By: Nick Mordowanec | Fraser - Clinton Township Chronicle | Published May 12, 2021

Shutterstock image


CLINTON TOWNSHIP — Clinton Township’s ordinance pertaining to the regulation of the delivery of unsolicited newspapers has been tabled.

At the Board of Trustees’ April 26 meeting, Township Clerk Kim Meltzer made the motion to postpone the enacting of the ordinance as a way to wait and see how newspaper publishers respond to the concerns of residents and officials.

The board unanimously voted to postpone.

Meltzer originally brought the agenda item forward on April 12. She introduced the ordinance on the basis of receiving myriad complaints from residents over the years in regard to unsolicited newspapers creating a nuisance in the community due to unwanted deliveries to residents’ driveways; increasing potential weather-based safety hazards, such as clogging machinery like snowblowers; and increasing litter in various neighborhoods.

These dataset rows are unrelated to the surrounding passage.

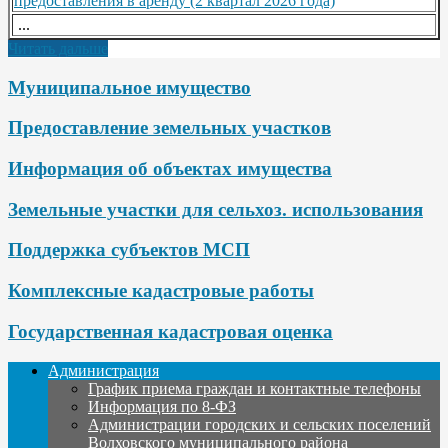
предоставления в аренду (2 квартал 2026 года)
...
Читать дальше
Муниципальное имущество
Предоставление земельных участков
Информация об объектах имущества
Земельные участки для сельхоз. использования
Поддержка субъектов МСП
Комплексные кадастровые работы
Государственная кадастровая оценка
Администрация
График приема граждан и контактные телефоны
Информация по 8-ФЗ
Администрации городских и сельских поселений
Волховского муниципального района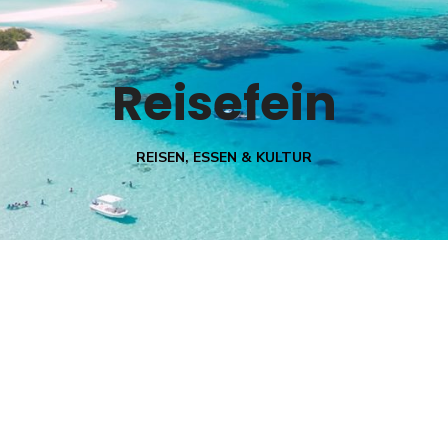
Reisefein
REISEN, ESSEN & KULTUR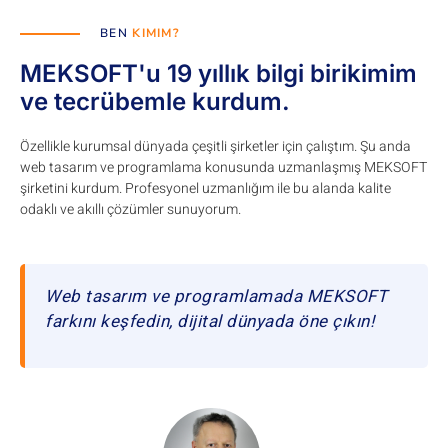
BEN
KIMIM?
MEKSOFT'u 19 yıllık bilgi birikimim
ve tecrübemle kurdum.
Özellikle kurumsal dünyada çeşitli şirketler için çalıştım. Şu anda
web tasarım ve programlama konusunda uzmanlaşmış MEKSOFT
şirketini kurdum. Profesyonel uzmanlığım ile bu alanda kalite
odaklı ve akıllı çözümler sunuyorum.
Web tasarım ve programlamada MEKSOFT
farkını keşfedin, dijital dünyada öne çıkın!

After originally working with Township Attorney Jack Dolan to devise language to put a check on newspapers in question that tend to be delivered not via mailboxes, she pulled back April 26.

However, she said the drafted language within the ordinance should be kept “in the ready” in case companies continue not to adapt or comply. The ordinance becomes unnecessary, she added, if the situation is remedied.

“If they fail to do so, or if they do so and go back on that, we always have this language available for us,” she told the board.

As currently written, the ordinance identifies unsolicited materials as commercial paper material delivered through means other than the U.S. Postal Service, such as advertising. The term “unsolicited” refers to papers never originally wanted or requested by a property owner or occupant, but are still delivered.

The ordinance language stipulates permitted locations for delivery, including attached to doors of front porches, front door handles, mail slots that are part of doors, places between permanent doors and storm or screen doors, and distribution boxes specially designed for receiving commercial material.

Fines from infraction run from a minimum of $25 to a maximum fine of $500.

Dolan said April 26 that the board was faced with a difficult decision due to voting on an issue that determines how media is presented to the public. He mentioned the dichotomy between younger and older populations and how they consume news.

“We’ve dealt with this issue for many years. … As time has gone on, there has been a shift away from printed material to electronic material,” Dolan said, adding that a “significant portion of our population, mainly seniors” rely on print mediums.

He said the fact that some people don’t like having printed material delivered has exacerbated the situation, and that officials “need to sit back and take a moment and recognize” that there is a transition occurring.

Giving media companies an opportunity to reach a satisfactory resolution is a good idea, he added, while still offering residents an open channel of communication on the topic.